Il pressing e le critiche del capo degli industriali contro l'esecutivo presieduto da Giorgia Meloni, tuttavia, stanno diventando ormai una sorta di «tormentone» in tutti questi ultimi dieci mesi: nella sostanza, addirittura fin da prima che la coalizione di centrodestra si insediasse ufficialmente a Palazzo Chigi. La leader di Fratelli d'Italia, infatti, non fece nemmeno in tempo a vincere nettamente le elezioni politiche dello scorso 25 settembre che Bonomi sembrava quasi denunciare una lentezza nella composizione della nuova squadra dei ministri auspicando, nei primissimi giorni di ottobre, la formazione di «un governo al più presto», «fermo nelle scelte che gli competono», che fosse «inappuntabile nelle persone che lo compongono» e che conoscesse «bene la macchina pubblica ed i dossier».

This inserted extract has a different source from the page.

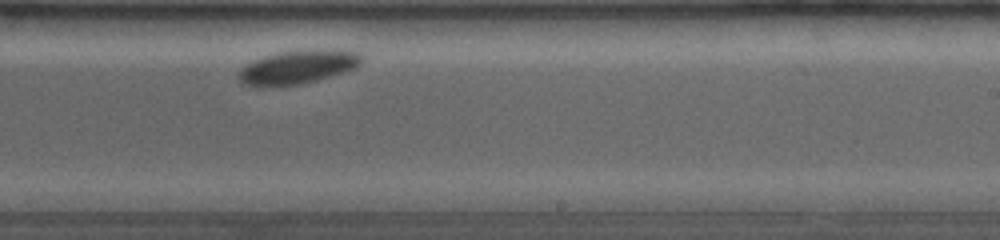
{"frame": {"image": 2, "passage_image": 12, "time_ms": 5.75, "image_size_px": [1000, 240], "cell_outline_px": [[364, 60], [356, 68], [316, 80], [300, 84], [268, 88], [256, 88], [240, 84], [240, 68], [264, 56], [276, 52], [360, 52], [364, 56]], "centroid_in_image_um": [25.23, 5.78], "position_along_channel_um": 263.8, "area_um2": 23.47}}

Meno di un mese dopo il giuramento davanti a Mattarella, il presidente del Consiglio presentò una manovra a tempo di record che prevedeva - tra i vari elementi - risorse ingenti contro il caro energia. Ma per Bonomi la legge di bilancio mancava totalmente «di visione: sulla lotta alla povertà, come su occupabilità e produttività». Subito dopo il disegno di legge sull'autonomia differenziata di inizio 2023, il suo giudizio fu piuttosto netto: «Non deve essere un tema di divisione del Paese. Non possiamo permettercelo: questo Paese non si può dividere: ha problemi urgenti da affrontare». All'epoca si stava comunque parlando di una norma prevista dalla nostra Costituzione repubblicana. Ma le stroncature non finirono certamente qua. Sulla rivoluzione fiscale dichiarò: «Ci aspettiamo una riforma organica, perché se si parla solo di rimodulazione di alcune aliquote, non è questa la strada giusta».

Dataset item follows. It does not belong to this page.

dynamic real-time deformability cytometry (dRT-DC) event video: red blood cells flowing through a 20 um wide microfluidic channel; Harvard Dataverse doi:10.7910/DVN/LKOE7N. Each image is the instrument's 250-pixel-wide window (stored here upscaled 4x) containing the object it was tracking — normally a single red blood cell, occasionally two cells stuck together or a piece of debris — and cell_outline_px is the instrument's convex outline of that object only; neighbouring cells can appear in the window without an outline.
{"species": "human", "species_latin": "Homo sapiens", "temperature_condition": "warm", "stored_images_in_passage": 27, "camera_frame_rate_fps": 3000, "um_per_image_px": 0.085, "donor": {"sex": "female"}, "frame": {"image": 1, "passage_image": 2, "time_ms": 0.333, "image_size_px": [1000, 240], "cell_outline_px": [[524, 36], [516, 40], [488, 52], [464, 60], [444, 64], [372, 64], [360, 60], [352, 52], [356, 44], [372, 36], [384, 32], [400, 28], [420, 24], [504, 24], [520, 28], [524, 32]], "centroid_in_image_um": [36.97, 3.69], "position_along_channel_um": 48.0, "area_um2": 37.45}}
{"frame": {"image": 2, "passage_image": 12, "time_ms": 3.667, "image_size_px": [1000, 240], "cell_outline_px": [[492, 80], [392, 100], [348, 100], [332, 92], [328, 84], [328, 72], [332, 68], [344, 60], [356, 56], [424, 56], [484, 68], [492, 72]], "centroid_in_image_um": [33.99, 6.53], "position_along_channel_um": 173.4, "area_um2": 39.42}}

Lo scorso 28 maggio Carlo Bonomi stigmatizzò poi l'azione del governo perché, oltre a quella fiscale, «non si stanno affrontando quelle riforme che tutti noi auspicavamo che venissero affrontate senza indugio: quella della giustizia e una riforma del lavoro a 360 gradi concentrata sulle politiche attive, di cui non vediamo ancora traccia anche nell'ultimo decreto lavoro». Stando all'opinione del dirigente d'azienda di origine cremasca, il governo avrebbe dovuto completare il proprio intero programma in un arco temporale di circa sei mesi, pur avendo come orizzonte quello di una legislatura completa di cinque anni.

E il Mes? È da prendere: «Può essere utilizzato anche per interventi di politica industriale». Sul salario minimo, proposto a gran voce da Giuseppe Conte, Elly Schlein e Carlo Calenda, «non c'è alcun veto da parte di Confindustria». Infine - per l'appunto - si arriva all'ultima proposta sulla cassa integrazione e sullo smart working nella lotta contro l'afa, mettendo sullo stesso piano l'emergenza caldo a quella del Coronavirus. Nel 2006 Silvio Berlusconi arringò l'Assemblea di Confindustria a Vicenza, invitando gli imprenditori a frequentare meno i palazzi della Confederazione e a pensare di più allo sviluppo delle proprie aziende.

Oggi - a distanza di diciassette anni da quel discorso molto appassionato - il consiglio si potrebbe tranquillamente riproporre.